▶ _WORK TO COMPLETE_: Report the lines of the material that carry the string "also".
=== Section Start ===
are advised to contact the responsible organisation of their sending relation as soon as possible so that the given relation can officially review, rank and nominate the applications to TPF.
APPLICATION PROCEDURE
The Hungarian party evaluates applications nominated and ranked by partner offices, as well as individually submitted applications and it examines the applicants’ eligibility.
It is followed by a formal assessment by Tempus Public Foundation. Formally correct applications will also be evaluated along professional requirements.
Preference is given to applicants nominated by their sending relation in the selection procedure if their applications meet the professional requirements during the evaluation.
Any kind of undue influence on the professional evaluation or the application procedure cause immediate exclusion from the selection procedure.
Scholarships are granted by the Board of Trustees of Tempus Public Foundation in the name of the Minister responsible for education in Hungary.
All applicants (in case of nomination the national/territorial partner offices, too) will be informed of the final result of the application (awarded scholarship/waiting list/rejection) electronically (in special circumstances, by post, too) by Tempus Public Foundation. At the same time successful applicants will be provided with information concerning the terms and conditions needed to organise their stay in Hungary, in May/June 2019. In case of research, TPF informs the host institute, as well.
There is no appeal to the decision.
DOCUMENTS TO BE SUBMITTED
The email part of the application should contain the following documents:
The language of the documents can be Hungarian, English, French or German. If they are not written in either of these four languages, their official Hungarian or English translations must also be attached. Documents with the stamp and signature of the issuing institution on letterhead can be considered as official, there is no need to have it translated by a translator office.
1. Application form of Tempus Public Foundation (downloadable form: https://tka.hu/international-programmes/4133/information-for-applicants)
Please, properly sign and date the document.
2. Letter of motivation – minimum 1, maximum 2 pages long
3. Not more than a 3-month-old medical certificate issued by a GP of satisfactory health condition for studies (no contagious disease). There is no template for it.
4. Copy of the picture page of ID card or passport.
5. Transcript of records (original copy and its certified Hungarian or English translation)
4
=== Section End ===
▶ _TASK ANSWER_:
It is followed by a formal assessment by Tempus Public Foundation. Formally correct applications will also be evaluated along professional requirements.
The language of the documents can be Hungarian, English, French or German. If they are not written in either of these four languages, their official Hungarian or English translations must also be attached. Documents with the stamp and signature of the issuing institution on letterhead can be considered as official, there is no need to have it translated by a translator office.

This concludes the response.